Return every line of the data below exactly, but do not include the images.
<<<<
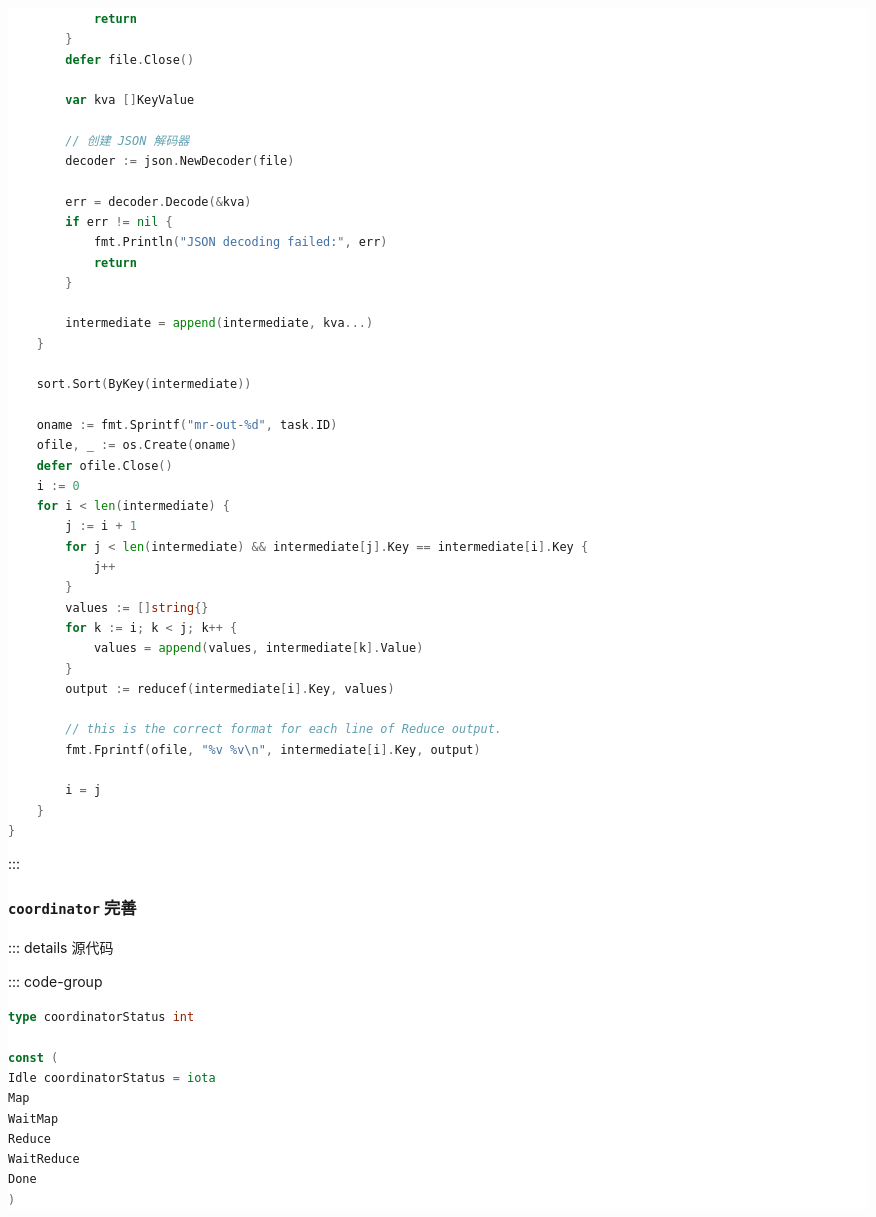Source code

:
 ```go [doReduce]
			return
		}
		defer file.Close()

		var kva []KeyValue

		// 创建 JSON 解码器
		decoder := json.NewDecoder(file)

		err = decoder.Decode(&kva)
		if err != nil {
			fmt.Println("JSON decoding failed:", err)
			return
		}

		intermediate = append(intermediate, kva...)
	}

	sort.Sort(ByKey(intermediate))

	oname := fmt.Sprintf("mr-out-%d", task.ID)
	ofile, _ := os.Create(oname)
	defer ofile.Close()
	i := 0
	for i < len(intermediate) {
		j := i + 1
		for j < len(intermediate) && intermediate[j].Key == intermediate[i].Key {
			j++
		}
		values := []string{}
		for k := i; k < j; k++ {
			values = append(values, intermediate[k].Value)
		}
		output := reducef(intermediate[i].Key, values)

		// this is the correct format for each line of Reduce output.
		fmt.Fprintf(ofile, "%v %v\n", intermediate[i].Key, output)

		i = j
	}
}
```

:::

### `coordinator` 完善

::: details 源代码

::: code-group

```go [状态]
type coordinatorStatus int

const (
Idle coordinatorStatus = iota
Map
WaitMap
Reduce
WaitReduce
Done
)

```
>>>>
• **WRITTEN SOLUTION**:
Source code

:
 ```go [doReduce]
			return
		}
		defer file.Close()

		var kva []KeyValue

		// 创建 JSON 解码器
		decoder := json.NewDecoder(file)

		err = decoder.Decode(&kva)
		if err != nil {
			fmt.Println("JSON decoding failed:", err)
			return
		}

		intermediate = append(intermediate, kva...)
	}

	sort.Sort(ByKey(intermediate))

	oname := fmt.Sprintf("mr-out-%d", task.ID)
	ofile, _ := os.Create(oname)
	defer ofile.Close()
	i := 0
	for i < len(intermediate) {
		j := i + 1
		for j < len(intermediate) && intermediate[j].Key == intermediate[i].Key {
			j++
		}
		values := []string{}
		for k := i; k < j; k++ {
			values = append(values, intermediate[k].Value)
		}
		output := reducef(intermediate[i].Key, values)

		// this is the correct format for each line of Reduce output.
		fmt.Fprintf(ofile, "%v %v\n", intermediate[i].Key, output)

		i = j
	}
}
```

:::

### `coordinator` 完善

::: details 源代码

::: code-group

```go [状态]
type coordinatorStatus int

const (
Idle coordinatorStatus = iota
Map
WaitMap
Reduce
WaitReduce
Done
)

```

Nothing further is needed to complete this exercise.